Here are the strategies discussed in this section:
- Multi-location insights
- Drive business with localised content
- Build catchment areas with sub-location pages
- Drive growth through each location
- Replicate success for new business locations
- Long-term website authority & growth
- Implement PPC – and avoid competing campaigns
- Win customers without a business premise
Although we can’t name our customers, all of the strategies and examples provided in this section come from real-world campaigns we run for our multi-location customers.
#1: Multi location insights
The biggest asset you’ve got as a multi-location telegram number database company is access to performance data across every area. Instead of simply working with global data, you can gain insights from several, dozens or hundreds of different locations to spot trends, benchmark performance and differentiate each business location.
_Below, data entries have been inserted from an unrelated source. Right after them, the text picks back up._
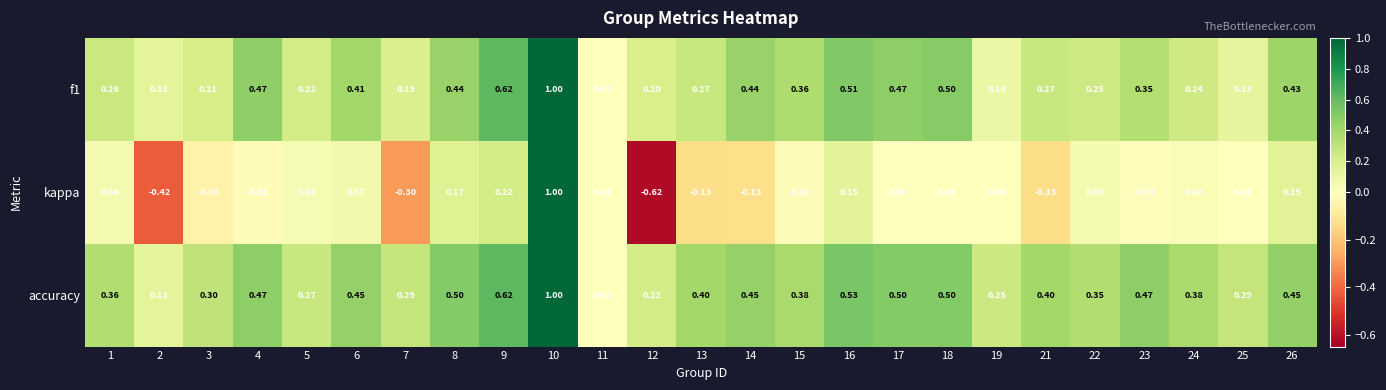

Between 12 and 23, which series saw the biggest shift?

kappa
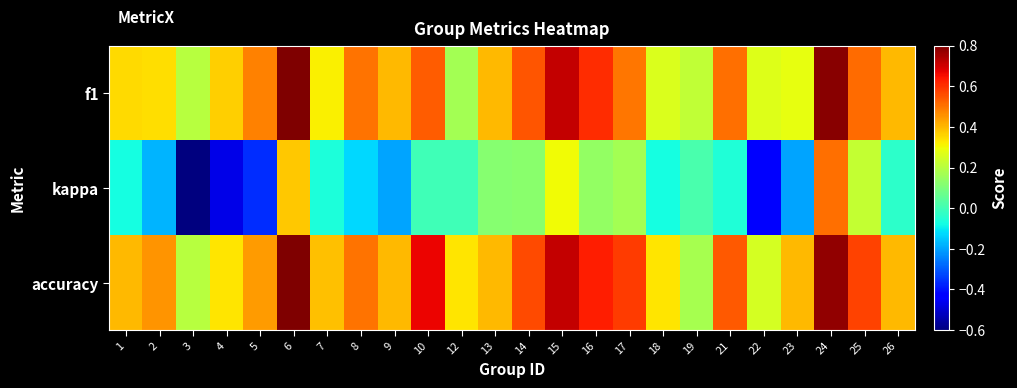

At 12, list the series in order from largest to smallest.

accuracy, f1, kappa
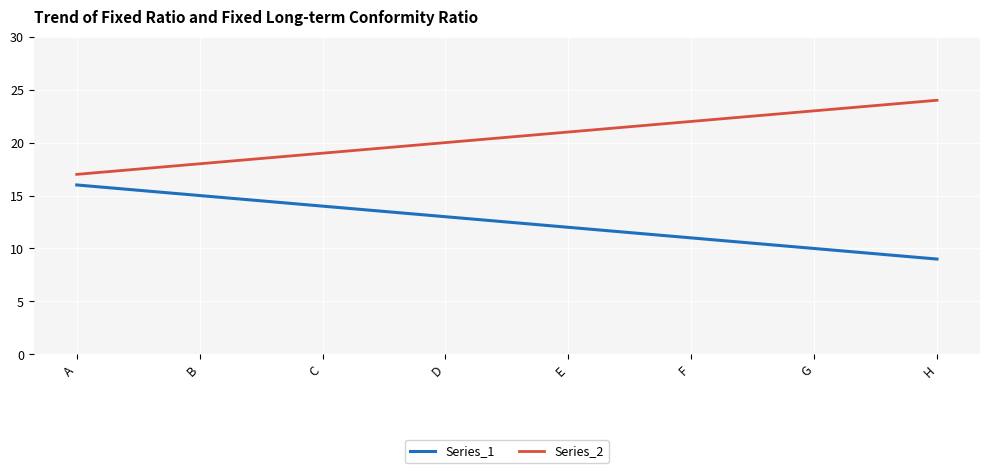

Is the value of Series_1 at A greater than the value of Series_2 at E?

No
Even with the most basic data system in place, you can build a comparative picture of business performance across locations, including:
- Revenue
- Average sale value
- Sales volumes
- Top-selling products/services
- Search visibility
- Keyword search volumes
- Keyword CTRs
- Conversion rates
- Search visibility radius
- Local customer radius
This isn’t a particularly sophisticated
dataset but you can already identify which consultative selling: the guide to closing more deals locations are performing best (both financially and in search) and which ones are underperforming. From here, you can determine why certain locations are falling behind and optimise to improve results.
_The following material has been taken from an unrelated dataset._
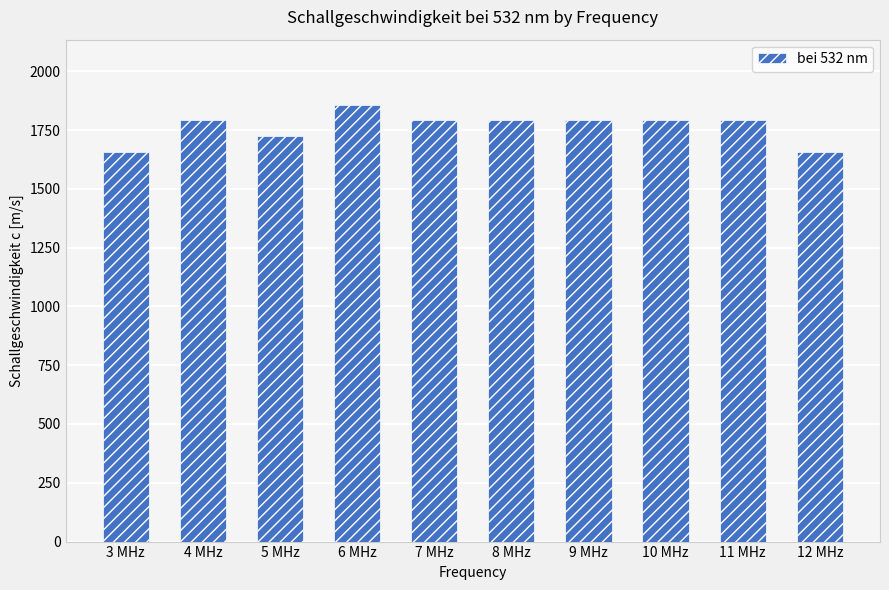

Count the number of categories in the chart.

10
For our customers, we build a far more comprehensive dataset than the example above to develop a complete picture of business performance, which we can segment for each location or group of locations (top-performers, nearby locations, similar locations, etc.).
From this data, we can identify trends, similarities and differences across locations to understand why performance varies. These insights allow us to learn from top-performing locations, replicate success where appropriate and also understand why certain strategies won’t work for specific locations.
Taking this even further
we can enhance these insights with bgb directory competitor analysis to measure performance against local rivals. For example, we may see competitors also perform below-average in the same location and, then, determine whether this is simply a low-priority location or whether there’s anything we can do to dominate this particular area.
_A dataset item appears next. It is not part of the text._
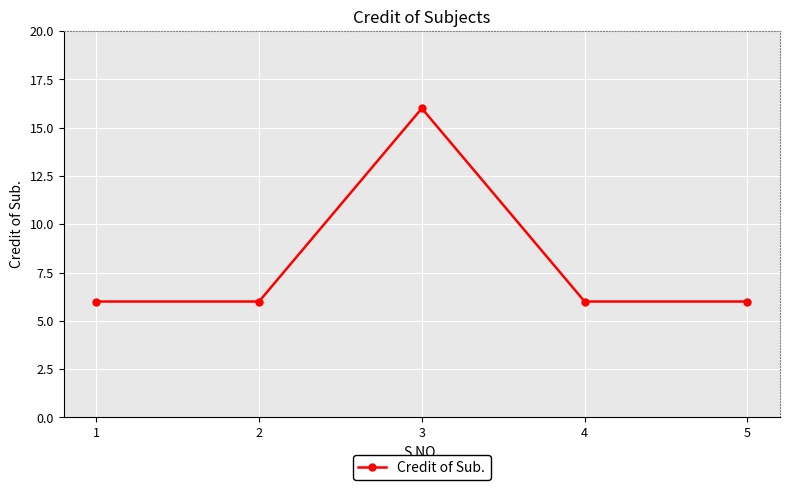

Which label corresponds to the largest value in the chart?

3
The next step is to pull in third-party data from external sources to provide more context to our first-party data and competitor analysis. For example, we might compare average sales values across locations with average salary data from ONS to identify locations that have room to promote more expensive offerings.
Or we might pull in historical and average rainfall data from the Met Office for each location and compare this with sales volumes. We can, then, use this data to develop a predictive model that incorporates weather forecasts to predict sales volumes and inform local content strategies and PPC campaigns.
We’ve barely scratched the surface of possibilities with multi-location data but the key point is to make full use of the data you have available. Local SEO is difficult for companies optimising multiple locations but the data you can produce has immense value – so take advantage of it.